What is required: From the entries below, copy out all lines holding "monospace".
[Opening Given data section]
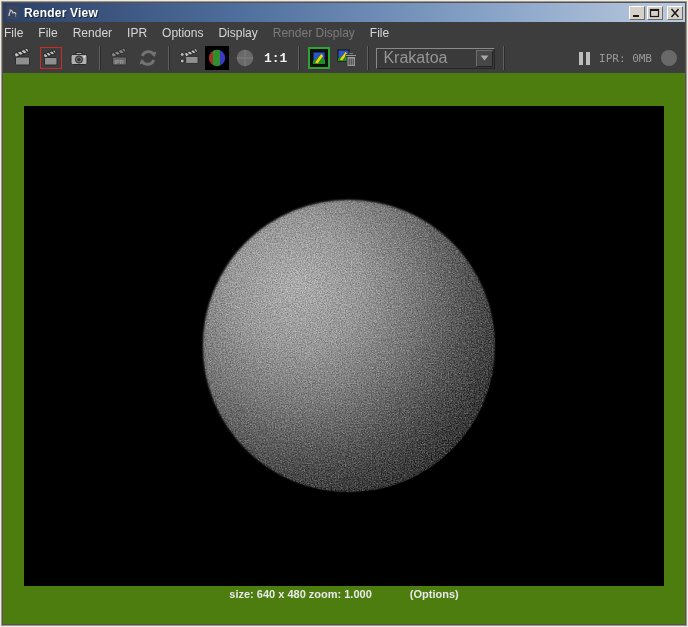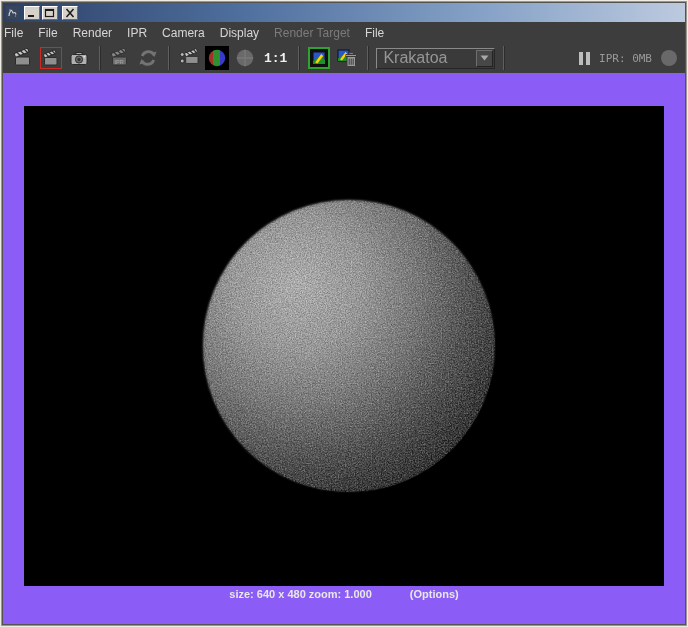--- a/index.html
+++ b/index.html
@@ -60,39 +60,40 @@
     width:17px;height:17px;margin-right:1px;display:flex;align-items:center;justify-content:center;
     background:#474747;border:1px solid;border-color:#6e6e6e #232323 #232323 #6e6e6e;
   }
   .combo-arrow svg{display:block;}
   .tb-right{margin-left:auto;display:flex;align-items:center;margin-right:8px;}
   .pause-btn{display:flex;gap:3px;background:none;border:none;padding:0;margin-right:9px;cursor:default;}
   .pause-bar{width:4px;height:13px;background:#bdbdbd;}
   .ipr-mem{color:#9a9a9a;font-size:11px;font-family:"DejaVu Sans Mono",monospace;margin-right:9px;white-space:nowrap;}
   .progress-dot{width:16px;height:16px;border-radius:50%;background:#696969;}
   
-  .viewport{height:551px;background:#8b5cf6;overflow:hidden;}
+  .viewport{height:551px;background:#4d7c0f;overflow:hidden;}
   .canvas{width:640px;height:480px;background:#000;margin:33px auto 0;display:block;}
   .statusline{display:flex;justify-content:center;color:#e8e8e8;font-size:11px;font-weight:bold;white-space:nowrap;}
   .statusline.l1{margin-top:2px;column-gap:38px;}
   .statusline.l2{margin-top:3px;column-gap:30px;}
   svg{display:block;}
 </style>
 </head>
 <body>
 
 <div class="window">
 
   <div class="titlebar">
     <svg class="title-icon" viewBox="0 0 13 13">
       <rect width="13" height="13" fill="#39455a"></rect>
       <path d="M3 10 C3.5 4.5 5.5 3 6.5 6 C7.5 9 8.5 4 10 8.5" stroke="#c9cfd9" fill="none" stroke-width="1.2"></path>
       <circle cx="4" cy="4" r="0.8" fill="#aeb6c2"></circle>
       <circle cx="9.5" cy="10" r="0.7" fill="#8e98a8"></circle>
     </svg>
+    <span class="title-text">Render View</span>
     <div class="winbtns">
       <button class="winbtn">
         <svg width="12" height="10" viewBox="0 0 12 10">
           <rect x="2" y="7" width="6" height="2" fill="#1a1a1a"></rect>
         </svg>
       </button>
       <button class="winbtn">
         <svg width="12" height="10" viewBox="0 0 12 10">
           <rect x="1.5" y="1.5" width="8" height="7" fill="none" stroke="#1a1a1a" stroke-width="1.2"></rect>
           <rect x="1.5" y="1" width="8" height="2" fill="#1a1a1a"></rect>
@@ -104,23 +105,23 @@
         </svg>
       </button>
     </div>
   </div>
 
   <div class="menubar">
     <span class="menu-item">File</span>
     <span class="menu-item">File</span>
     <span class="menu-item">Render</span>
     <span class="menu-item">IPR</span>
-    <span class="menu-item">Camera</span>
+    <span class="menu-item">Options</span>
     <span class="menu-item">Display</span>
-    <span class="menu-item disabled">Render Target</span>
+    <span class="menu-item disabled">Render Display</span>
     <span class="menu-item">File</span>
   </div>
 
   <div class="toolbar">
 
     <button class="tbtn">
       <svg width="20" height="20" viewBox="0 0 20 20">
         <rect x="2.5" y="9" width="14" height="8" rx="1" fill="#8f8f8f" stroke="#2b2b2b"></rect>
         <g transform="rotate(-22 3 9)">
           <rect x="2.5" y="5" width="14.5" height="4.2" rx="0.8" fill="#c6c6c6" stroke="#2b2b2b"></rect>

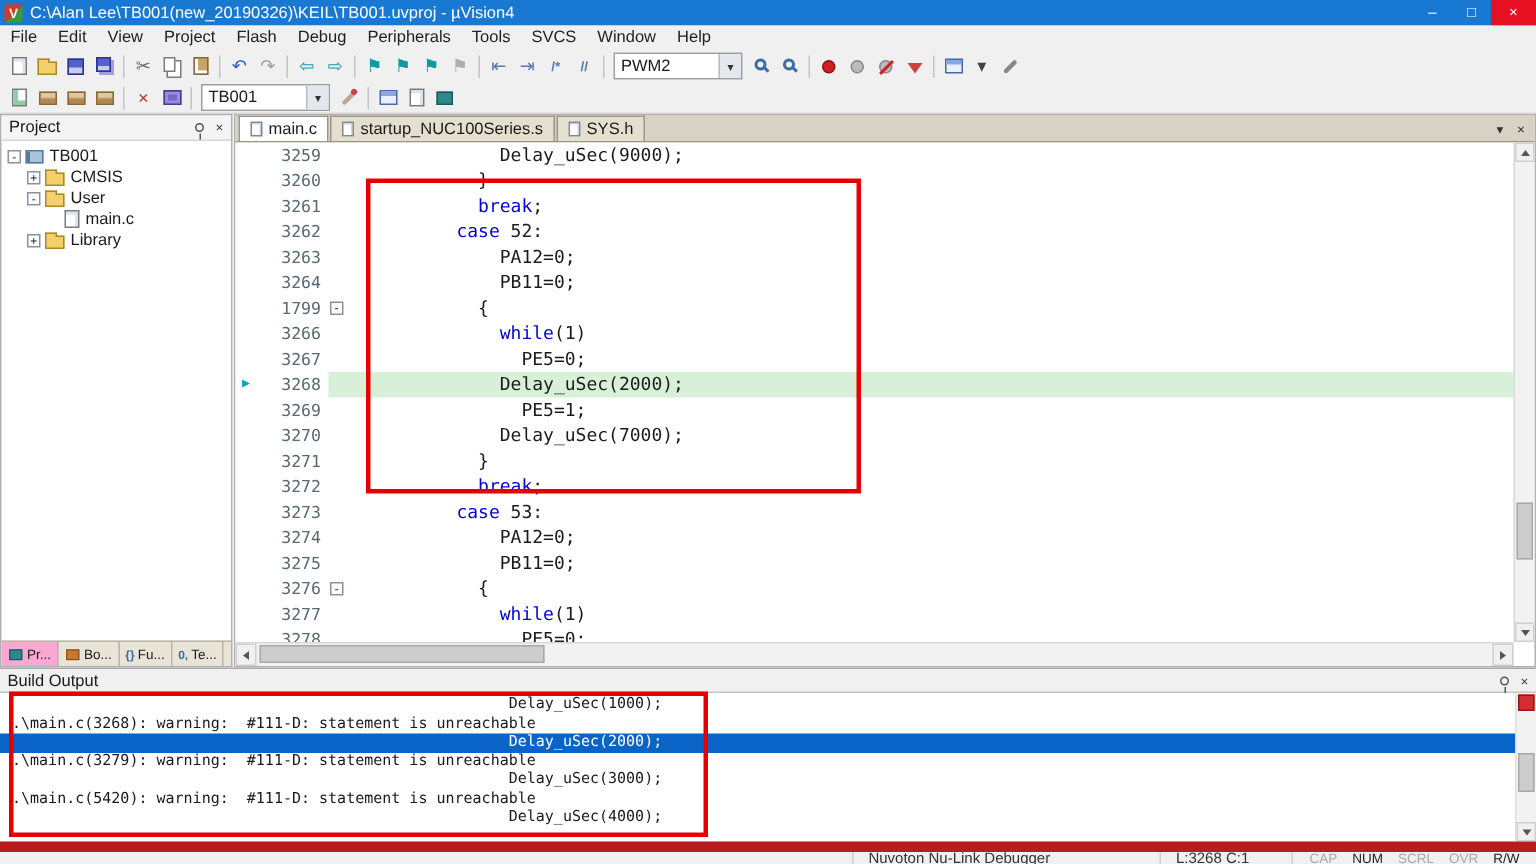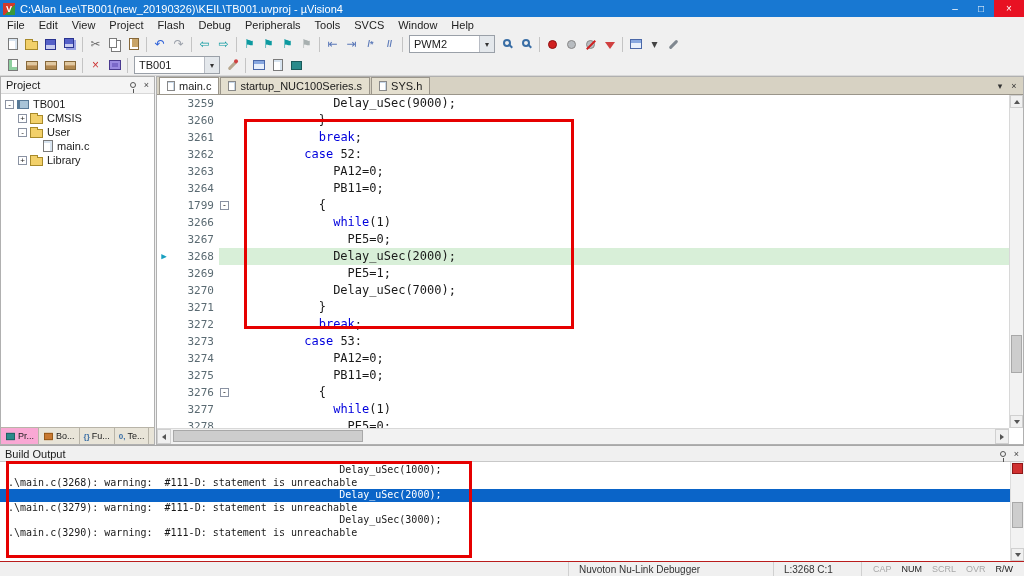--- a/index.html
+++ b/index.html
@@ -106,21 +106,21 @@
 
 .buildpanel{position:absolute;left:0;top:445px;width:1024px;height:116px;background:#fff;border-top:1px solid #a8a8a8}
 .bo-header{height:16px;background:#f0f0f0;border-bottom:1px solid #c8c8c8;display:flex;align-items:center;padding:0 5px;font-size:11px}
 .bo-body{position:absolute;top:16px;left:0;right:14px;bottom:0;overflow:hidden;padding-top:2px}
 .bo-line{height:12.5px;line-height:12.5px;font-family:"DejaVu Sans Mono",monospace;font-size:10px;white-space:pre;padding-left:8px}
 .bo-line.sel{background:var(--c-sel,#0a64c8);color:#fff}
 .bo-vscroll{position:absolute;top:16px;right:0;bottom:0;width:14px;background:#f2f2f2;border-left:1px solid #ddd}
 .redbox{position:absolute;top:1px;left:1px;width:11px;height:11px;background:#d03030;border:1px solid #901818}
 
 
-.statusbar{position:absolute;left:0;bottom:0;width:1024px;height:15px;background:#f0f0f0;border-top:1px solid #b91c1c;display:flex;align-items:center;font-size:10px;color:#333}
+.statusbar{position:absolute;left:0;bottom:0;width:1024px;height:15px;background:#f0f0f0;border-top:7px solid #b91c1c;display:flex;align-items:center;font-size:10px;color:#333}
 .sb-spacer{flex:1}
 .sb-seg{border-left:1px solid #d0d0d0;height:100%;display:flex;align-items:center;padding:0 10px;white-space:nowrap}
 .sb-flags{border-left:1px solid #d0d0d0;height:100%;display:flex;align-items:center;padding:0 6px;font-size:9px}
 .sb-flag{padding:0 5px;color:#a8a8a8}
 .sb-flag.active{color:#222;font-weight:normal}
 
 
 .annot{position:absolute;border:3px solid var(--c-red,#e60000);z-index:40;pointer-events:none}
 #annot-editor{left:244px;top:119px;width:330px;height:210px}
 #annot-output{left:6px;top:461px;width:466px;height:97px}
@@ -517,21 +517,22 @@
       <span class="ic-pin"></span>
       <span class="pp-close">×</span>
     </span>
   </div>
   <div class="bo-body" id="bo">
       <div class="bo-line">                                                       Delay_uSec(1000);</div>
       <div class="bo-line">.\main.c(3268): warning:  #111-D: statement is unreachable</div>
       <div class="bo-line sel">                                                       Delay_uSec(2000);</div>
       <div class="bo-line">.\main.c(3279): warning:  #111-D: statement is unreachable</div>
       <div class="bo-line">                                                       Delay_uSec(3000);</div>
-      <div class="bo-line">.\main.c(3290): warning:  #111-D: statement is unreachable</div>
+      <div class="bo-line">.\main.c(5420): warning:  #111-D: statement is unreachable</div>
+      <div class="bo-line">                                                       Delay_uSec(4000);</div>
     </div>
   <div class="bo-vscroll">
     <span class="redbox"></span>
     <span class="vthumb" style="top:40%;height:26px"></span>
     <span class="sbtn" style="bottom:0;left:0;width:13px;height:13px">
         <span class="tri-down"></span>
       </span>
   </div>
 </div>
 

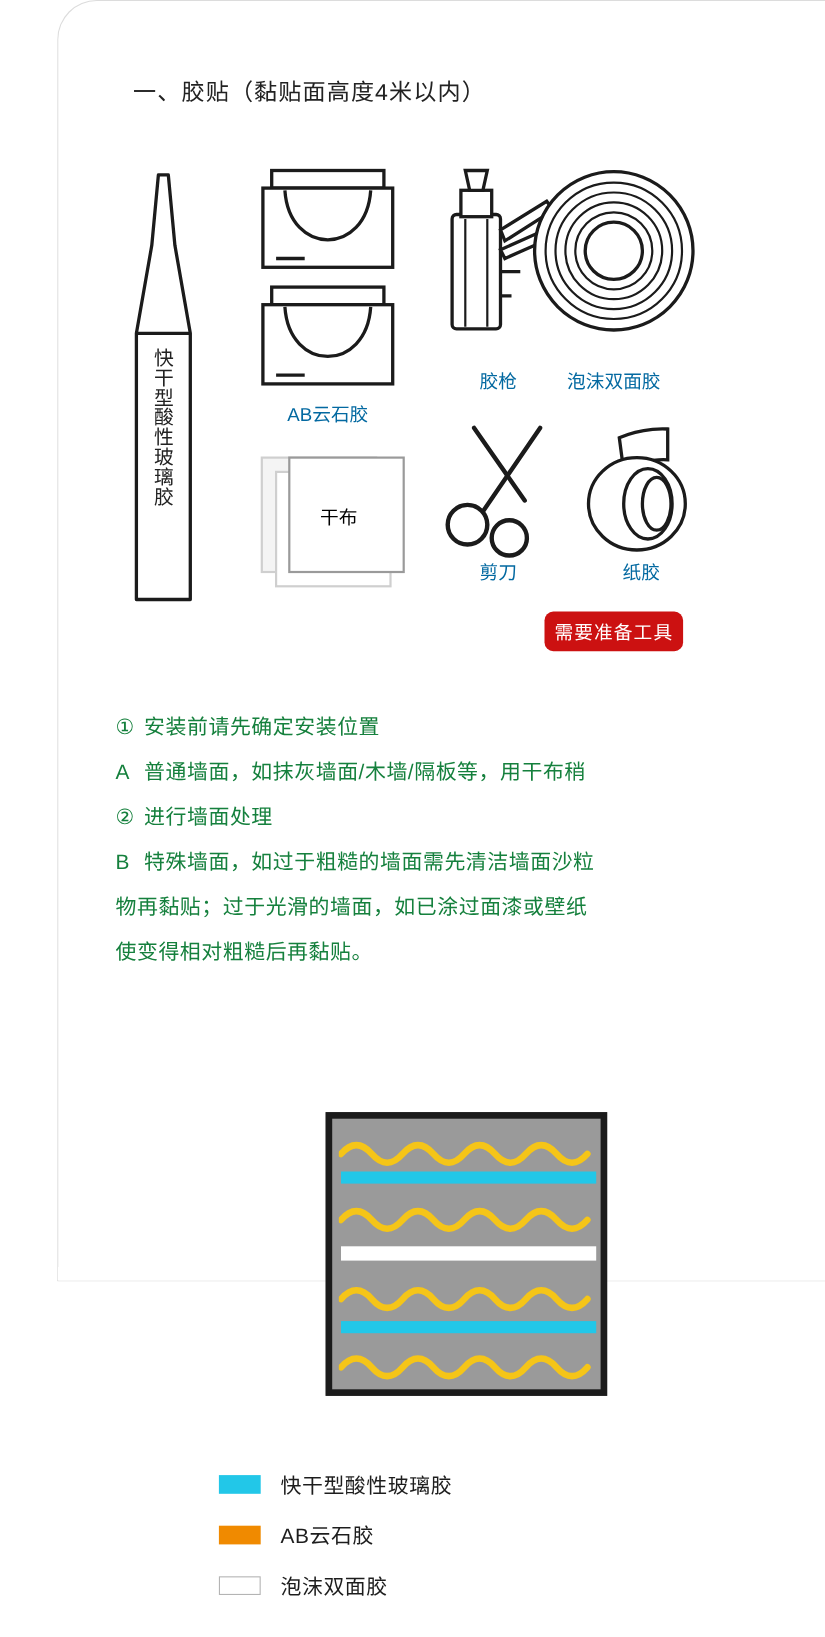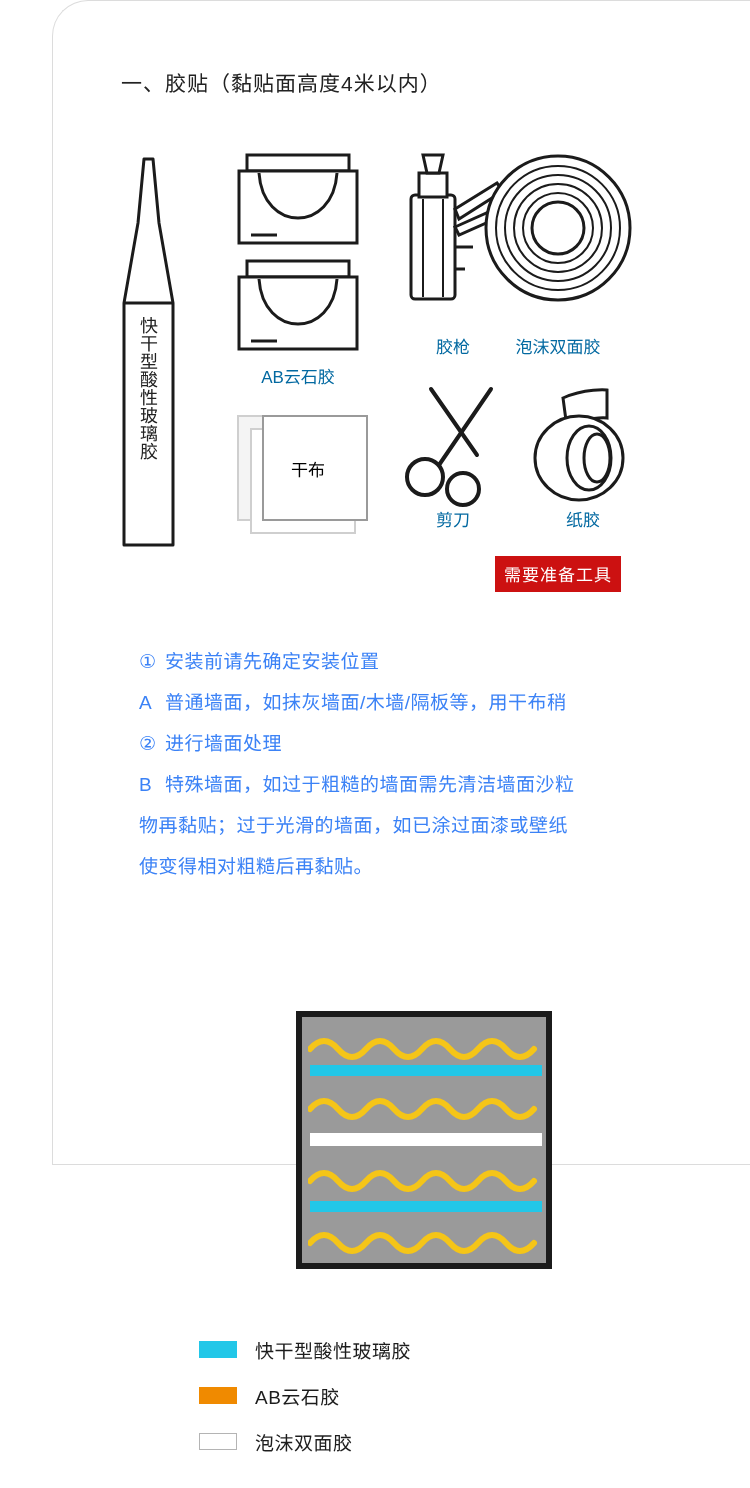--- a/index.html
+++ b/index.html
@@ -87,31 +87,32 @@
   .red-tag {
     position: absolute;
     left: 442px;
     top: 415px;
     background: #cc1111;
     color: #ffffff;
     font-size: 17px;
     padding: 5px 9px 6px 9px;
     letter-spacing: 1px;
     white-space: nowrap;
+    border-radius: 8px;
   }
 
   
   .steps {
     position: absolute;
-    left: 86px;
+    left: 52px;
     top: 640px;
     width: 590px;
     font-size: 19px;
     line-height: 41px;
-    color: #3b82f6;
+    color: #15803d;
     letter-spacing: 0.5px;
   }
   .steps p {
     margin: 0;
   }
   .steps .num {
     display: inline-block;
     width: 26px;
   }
[Closing Given data section]
Result of this task:
   .ipr-mem{color:#9a9a9a;font-size:11px;font-family:"DejaVu Sans Mono",monospace;margin-right:9px;white-space:nowrap;}
 .bo-line{height:12.5px;line-height:12.5px;font-family:"DejaVu Sans Mono",monospace;font-size:10px;white-space:pre;padding-left:8px}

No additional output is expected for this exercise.